Ultimately, no matter how small the discount or how short the trial, the product will always take a perceived value hit. At some point, that hit to the brand is no longer worth the additional conversion rate. When you think of market leaders – Disney for park tickets, Apple for hardware, Netflix for streaming – you realize that the category winners don’t discount their product, or at least they make it really difficult. 

So why am I telling you your startup needs a free tier? Because in this case, devaluing your product is exactly what I want you to do. I’ve learned that when you lower the value of the product, within certain limits, you gain the knowledge and the power to prevent both you and your customers from falling into some bad habits.

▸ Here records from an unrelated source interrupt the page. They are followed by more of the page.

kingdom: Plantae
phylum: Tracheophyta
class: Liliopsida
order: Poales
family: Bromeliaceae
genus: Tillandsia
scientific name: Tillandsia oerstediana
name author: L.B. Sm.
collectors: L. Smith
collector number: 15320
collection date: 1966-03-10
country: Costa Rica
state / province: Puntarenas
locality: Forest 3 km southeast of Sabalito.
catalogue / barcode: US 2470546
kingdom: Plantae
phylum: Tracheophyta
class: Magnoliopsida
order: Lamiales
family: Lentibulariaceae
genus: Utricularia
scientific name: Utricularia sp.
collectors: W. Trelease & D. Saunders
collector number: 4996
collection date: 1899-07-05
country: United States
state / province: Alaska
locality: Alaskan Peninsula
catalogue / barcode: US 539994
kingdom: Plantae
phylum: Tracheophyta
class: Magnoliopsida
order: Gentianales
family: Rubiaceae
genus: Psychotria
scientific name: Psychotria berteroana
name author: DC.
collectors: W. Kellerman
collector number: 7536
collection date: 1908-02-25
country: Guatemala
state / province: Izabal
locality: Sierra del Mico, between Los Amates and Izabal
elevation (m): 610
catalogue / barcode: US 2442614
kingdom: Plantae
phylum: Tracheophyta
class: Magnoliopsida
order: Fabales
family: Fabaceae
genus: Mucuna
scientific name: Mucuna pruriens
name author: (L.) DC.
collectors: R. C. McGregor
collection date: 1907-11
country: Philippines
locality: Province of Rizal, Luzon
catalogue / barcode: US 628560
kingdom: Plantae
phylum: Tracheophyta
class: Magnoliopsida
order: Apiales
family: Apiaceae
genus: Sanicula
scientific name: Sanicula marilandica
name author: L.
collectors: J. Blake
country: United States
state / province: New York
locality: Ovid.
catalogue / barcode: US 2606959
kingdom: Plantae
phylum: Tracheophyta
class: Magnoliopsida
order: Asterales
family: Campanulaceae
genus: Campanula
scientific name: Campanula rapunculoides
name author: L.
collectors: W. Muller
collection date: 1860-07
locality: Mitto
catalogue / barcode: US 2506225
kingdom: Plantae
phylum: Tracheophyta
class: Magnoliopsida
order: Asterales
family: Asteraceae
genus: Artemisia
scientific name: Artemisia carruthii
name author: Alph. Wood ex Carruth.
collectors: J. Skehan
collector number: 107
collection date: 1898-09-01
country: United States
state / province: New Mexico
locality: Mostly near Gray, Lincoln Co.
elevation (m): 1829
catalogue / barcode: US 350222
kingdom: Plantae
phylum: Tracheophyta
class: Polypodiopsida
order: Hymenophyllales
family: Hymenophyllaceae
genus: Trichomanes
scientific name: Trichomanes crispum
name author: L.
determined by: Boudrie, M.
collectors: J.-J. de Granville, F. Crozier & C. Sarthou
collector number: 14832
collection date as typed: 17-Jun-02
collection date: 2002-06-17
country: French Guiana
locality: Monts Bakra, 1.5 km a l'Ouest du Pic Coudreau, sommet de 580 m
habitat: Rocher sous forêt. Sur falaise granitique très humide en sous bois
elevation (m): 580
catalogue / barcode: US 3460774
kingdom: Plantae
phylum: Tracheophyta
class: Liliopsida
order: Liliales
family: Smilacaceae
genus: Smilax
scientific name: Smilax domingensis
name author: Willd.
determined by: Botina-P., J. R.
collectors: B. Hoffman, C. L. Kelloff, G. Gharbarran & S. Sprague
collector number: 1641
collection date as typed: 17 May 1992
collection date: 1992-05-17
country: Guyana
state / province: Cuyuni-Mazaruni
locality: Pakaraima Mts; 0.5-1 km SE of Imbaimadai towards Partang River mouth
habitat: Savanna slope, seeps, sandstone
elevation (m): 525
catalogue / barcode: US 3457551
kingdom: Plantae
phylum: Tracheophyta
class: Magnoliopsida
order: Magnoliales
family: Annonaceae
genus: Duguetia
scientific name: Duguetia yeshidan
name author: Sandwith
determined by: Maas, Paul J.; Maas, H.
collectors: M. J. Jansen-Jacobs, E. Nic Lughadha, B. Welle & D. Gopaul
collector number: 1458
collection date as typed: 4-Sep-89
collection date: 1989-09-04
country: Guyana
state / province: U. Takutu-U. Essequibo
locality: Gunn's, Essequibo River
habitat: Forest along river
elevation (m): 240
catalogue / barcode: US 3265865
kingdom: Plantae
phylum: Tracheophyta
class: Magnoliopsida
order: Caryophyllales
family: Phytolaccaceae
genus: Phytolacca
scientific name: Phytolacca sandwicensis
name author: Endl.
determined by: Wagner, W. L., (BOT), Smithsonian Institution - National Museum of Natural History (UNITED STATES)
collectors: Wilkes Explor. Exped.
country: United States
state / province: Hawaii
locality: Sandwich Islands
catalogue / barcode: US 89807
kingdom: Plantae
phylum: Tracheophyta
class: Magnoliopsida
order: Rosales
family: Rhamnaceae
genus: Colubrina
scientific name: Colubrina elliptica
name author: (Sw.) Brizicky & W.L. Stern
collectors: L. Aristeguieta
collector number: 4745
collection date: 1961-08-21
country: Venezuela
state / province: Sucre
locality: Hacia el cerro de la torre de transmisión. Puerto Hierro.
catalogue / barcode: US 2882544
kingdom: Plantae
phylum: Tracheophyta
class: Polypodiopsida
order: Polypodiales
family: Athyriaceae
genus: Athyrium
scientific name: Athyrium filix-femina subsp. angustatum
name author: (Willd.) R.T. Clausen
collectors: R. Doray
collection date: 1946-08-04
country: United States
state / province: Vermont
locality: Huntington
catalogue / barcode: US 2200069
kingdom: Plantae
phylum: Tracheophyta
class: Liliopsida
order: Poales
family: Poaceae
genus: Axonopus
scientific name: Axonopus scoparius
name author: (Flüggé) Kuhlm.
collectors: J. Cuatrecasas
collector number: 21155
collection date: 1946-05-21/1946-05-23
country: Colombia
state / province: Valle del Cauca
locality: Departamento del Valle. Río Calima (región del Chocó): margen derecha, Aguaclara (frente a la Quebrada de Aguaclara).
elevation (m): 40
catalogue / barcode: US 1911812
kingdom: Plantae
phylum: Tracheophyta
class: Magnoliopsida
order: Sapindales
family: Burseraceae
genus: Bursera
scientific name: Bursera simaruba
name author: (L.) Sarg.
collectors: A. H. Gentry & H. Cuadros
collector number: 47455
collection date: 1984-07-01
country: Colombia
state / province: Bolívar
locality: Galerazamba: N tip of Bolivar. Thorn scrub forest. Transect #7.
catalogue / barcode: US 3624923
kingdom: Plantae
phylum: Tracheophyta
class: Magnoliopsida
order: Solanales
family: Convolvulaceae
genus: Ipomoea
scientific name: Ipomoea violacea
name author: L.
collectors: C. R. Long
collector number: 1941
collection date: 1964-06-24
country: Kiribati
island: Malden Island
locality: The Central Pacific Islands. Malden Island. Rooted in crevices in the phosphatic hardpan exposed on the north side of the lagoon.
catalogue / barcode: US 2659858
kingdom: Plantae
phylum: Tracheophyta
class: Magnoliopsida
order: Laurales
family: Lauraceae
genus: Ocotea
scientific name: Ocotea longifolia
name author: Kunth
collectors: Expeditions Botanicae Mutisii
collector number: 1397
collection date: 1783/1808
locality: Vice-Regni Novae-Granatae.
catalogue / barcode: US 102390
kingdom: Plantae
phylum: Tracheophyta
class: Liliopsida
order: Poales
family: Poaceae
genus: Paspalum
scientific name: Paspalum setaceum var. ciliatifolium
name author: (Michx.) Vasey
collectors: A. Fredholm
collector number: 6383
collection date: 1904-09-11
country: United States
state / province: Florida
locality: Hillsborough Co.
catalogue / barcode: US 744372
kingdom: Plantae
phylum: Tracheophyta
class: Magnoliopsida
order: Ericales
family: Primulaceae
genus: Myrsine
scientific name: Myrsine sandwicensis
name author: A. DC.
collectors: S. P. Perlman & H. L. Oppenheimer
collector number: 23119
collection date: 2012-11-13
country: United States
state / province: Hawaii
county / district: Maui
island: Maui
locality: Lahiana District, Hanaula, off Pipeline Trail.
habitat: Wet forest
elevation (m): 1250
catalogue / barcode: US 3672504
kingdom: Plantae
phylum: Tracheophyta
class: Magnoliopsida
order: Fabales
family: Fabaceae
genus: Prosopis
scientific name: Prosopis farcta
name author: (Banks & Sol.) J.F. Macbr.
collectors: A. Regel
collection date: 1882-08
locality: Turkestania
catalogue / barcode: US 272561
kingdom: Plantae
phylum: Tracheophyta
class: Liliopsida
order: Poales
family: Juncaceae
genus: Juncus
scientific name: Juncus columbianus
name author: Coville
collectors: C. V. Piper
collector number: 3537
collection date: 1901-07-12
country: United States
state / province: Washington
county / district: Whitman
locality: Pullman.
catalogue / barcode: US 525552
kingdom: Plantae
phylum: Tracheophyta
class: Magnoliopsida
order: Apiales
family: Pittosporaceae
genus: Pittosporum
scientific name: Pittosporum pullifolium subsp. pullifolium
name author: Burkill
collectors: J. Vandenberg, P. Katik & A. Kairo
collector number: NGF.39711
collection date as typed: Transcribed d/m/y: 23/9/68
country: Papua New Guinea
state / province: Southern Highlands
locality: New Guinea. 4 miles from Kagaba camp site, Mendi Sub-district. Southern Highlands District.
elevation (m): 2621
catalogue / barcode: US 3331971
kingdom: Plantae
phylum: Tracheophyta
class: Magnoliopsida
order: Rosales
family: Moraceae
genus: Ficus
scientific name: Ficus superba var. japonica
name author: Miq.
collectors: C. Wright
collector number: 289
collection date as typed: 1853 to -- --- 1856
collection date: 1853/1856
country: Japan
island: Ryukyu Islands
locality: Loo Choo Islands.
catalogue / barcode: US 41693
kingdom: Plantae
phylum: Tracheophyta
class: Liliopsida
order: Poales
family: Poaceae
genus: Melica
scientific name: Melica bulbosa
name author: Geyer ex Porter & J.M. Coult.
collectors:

Once you take away the “pain” of a product’s cost, you remove any artificial necessity to engage with it. When that happens, you immediately realize how much a customer actually “needs” your product versus how much they “want” your product.

What overuse might be suggesting is that there is not enough of a compelling reason to become a paying customer. You might be giving away too much, but it’s more likely that what you offer at the paid level isn’t worth the price. Or any price. 

There are several apps and SaaS products I use at a free tier that offer a paid level that isn’t compelling to me. However, if they told me that I would need to start paying for the same exact usage I get today, I’d pay in a heartbeat – unless I found a competitor offering the same level of usage for free, a scenario that’s usually likely. 

But despite conventional wisdom, misuse and abuse of a product can also shed light on opportunities in terms of use cases the product doesn’t formally address – and maybe should. If your free tier customers are regularly using your product for use cases it wasn’t intended to fill, you might be able to open up entirely new markets just by making small changes to your feature set or pricing model. 

You can usually mark down any customer satisfaction metric when the customer isn’t paying for the product. If they’re not rating your product five stars out of five, it means they’re rating it zero out of five.  

You might find that your free tier customers aren’t telling you what your product should do, they’re telling you what your product could be.